*** Task material ***

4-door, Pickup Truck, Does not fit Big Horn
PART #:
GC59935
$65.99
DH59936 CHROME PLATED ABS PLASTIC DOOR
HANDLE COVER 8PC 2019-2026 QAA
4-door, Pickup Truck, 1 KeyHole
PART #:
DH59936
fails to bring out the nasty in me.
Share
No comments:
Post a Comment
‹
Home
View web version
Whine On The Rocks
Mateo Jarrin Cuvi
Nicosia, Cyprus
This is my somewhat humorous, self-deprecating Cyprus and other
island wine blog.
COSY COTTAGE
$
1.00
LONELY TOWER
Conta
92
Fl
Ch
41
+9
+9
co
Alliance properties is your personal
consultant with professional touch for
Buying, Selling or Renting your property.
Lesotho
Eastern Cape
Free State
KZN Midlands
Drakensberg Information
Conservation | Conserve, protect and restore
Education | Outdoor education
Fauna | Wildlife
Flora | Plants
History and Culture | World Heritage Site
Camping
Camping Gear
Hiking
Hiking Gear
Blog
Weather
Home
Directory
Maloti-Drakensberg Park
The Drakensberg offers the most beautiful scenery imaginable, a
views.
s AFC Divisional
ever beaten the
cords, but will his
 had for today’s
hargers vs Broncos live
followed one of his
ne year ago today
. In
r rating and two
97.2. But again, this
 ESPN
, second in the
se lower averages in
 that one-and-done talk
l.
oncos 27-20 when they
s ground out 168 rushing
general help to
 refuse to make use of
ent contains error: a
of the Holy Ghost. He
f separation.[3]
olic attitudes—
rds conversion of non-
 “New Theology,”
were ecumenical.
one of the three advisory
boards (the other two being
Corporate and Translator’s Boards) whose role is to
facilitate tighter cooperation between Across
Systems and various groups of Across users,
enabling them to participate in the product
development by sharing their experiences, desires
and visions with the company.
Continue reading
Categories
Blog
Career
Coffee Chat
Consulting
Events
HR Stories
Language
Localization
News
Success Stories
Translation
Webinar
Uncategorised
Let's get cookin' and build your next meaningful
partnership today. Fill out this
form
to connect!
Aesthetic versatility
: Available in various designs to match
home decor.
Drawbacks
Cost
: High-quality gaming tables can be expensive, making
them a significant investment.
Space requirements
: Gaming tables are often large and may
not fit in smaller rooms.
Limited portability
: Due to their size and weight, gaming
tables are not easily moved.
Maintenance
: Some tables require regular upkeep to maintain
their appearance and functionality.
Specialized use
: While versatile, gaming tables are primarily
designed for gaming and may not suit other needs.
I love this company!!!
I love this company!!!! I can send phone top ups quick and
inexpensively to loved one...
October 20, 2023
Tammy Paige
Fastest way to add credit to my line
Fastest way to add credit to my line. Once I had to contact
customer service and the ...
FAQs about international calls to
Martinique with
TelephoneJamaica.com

*** End of Task material ***

| Exercise goal |
The listing above holds a line with "KZN Midlands" and a line with "followed one of his". Print the stretch from the first through the second, exactly and alone.

| Task solution |
KZN Midlands
Drakensberg Information
Conservation | Conserve, protect and restore
Education | Outdoor education
Fauna | Wildlife
Flora | Plants
History and Culture | World Heritage Site
Camping
Camping Gear
Hiking
Hiking Gear
Blog
Weather
Home
Directory
Maloti-Drakensberg Park
The Drakensberg offers the most beautiful scenery imaginable, a
views.
s AFC Divisional
ever beaten the
cords, but will his
 had for today’s
hargers vs Broncos live
followed one of his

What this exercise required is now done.